Maybe when Bush is gone and Moore would lose such an easy target to lampoon he can dive more towards the heart of the matter – what America is and why it is. I think he was more on that track with “Bowling for Columbine” – where he looked at different ideas of what was wrong with us. There was a lot less of that here. There was all that cynical stuff about what an ineffective idiot the President is, and the greedy manipulations and the war profiteers. There’s the accusations that the War Machine gobbles up young men and women from impoverished backgrounds who might not find the military so appealing if only their local economy weren’t in an unnecessary shambles … but there’s no accounting for, however anti-war Moore might feel, why Americans tend to support the idea of invading countries to remove dictators – is the war bad because the Iraqi people had chosen Saddam Hussein, or is the war bad because it has been handled so badly, by incorrupt, dishonest men who need to be thrown from office?
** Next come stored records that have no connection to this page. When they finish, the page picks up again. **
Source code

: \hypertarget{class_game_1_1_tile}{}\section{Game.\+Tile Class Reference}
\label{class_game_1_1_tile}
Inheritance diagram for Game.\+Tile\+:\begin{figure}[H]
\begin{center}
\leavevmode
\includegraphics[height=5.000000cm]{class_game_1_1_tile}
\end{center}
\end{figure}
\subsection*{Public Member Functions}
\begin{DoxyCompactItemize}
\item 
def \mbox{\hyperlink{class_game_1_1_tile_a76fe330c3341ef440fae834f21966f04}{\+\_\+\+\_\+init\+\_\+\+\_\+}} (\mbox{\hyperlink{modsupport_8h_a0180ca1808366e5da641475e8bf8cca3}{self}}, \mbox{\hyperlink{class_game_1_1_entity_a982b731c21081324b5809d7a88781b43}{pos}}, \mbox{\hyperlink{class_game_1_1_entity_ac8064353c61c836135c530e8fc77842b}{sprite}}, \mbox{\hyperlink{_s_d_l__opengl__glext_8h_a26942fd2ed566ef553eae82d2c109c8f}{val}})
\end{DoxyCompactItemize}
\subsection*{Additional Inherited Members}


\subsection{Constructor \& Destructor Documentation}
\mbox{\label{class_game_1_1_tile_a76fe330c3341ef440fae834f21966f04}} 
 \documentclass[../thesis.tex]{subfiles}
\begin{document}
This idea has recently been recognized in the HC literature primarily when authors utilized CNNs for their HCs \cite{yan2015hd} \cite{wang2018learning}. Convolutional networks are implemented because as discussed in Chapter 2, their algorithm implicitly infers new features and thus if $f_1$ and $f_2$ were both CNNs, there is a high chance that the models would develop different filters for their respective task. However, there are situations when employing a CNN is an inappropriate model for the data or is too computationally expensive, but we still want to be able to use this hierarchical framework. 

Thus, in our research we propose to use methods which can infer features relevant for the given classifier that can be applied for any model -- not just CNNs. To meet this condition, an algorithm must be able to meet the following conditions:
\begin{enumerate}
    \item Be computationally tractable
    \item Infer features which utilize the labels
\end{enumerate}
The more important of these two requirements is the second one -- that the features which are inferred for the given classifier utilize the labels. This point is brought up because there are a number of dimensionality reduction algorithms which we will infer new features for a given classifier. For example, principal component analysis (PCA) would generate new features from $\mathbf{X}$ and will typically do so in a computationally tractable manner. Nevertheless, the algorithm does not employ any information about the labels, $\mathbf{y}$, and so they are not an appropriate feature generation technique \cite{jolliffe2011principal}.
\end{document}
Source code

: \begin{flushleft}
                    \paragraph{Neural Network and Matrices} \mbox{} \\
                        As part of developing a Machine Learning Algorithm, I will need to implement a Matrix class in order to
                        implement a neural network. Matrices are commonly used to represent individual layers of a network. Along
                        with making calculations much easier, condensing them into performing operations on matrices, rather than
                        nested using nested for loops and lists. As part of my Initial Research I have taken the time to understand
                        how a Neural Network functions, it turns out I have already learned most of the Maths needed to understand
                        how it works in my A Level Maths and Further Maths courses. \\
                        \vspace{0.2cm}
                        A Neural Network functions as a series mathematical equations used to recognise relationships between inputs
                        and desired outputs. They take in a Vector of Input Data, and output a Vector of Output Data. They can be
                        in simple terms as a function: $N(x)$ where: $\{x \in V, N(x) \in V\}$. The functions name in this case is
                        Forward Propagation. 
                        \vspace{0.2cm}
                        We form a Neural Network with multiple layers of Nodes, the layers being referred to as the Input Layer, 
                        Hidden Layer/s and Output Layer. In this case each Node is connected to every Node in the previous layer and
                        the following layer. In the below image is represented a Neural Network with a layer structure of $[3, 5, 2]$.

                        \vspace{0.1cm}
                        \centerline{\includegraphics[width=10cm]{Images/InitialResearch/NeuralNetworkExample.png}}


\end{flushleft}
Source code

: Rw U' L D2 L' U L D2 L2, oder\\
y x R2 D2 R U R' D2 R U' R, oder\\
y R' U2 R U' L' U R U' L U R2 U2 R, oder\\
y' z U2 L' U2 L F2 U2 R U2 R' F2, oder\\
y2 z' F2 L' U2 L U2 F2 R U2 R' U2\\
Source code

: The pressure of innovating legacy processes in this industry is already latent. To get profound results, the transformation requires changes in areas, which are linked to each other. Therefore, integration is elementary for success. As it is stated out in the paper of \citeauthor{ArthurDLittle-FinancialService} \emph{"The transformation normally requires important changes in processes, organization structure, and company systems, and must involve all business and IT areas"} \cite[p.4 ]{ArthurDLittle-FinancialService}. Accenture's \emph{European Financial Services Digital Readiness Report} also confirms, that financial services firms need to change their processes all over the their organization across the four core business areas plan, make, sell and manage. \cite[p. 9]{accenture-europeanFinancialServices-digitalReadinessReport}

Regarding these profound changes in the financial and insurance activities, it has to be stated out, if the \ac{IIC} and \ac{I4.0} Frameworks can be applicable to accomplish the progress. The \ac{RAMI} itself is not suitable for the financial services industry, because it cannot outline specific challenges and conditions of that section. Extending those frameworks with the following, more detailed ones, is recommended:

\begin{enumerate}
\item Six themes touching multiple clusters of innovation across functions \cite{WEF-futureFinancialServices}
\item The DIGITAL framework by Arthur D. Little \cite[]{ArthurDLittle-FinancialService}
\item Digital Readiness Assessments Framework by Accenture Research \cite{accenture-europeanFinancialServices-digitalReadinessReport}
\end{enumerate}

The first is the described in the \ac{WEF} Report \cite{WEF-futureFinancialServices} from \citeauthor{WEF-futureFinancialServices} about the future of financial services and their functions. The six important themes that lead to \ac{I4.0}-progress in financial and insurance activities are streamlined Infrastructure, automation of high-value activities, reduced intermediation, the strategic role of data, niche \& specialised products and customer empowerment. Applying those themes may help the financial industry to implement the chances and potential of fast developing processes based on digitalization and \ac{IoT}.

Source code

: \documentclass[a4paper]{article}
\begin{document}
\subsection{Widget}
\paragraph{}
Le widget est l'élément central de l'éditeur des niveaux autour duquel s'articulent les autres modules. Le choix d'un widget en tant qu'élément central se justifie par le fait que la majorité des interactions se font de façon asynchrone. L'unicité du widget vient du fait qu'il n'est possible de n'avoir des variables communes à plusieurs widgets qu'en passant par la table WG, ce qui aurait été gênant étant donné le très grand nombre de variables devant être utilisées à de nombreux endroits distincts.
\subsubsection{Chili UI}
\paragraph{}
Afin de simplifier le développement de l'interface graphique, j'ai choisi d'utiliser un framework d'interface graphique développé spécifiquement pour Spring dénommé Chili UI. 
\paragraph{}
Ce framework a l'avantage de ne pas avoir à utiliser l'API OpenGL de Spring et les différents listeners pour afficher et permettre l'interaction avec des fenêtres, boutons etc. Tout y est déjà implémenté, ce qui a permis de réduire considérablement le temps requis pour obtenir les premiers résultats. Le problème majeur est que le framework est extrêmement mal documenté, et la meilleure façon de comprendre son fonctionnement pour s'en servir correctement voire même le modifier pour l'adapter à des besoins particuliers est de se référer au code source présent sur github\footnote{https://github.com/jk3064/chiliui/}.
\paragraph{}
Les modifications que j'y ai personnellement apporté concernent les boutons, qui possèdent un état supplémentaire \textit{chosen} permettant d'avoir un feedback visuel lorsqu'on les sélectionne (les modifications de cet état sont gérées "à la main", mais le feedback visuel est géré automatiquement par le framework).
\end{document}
Moore’s answer is that the war was bad because we didn’t need to fight. Iraq didn’t threaten America. Well, in that rationale, was War War II right? Germany didn’t threaten America, and Japan attacked our military base in a Pacific colony because they were concerned that we might try to fight them – and only by hitting us fast and hard could they keep us on the path of isolationist pacifism. Roosevelt had a thousand times greater moral clarity than President Bush will ever have, but in the end we rearranged our nation around a great crusade to bring liberation to the tyrannised people of the world, and to impose Democracy and Reconstruction on the peoples responsible for that tyranny. Wasn’t that an unnecessary war? Possibly. Is the world a better place because we fought? Probably.
History will judge the Iraq war on the results produced. More importantly, American foreign policy will be shaped by the results. From all I can tell, we are handling Afghanistan and Iraq with mediocrity, and failure is a palpable risk in both places – if we succeed, we’ll have brought democracy to two places where this stuff is in short supply. If we fail, then there might be more terrorists, and the idea of invading foreign countries based on flimsy excuses, and imposing cut-rate reconstruction efforts will look like all the more of a foolhardy option for our national leaders. Which is the better outcome?
And what exactly should our response to 9/11 have been? We don’t hear that. We only hear how we have been wronged, and done wrong because of it. But at least it was damned entertaining.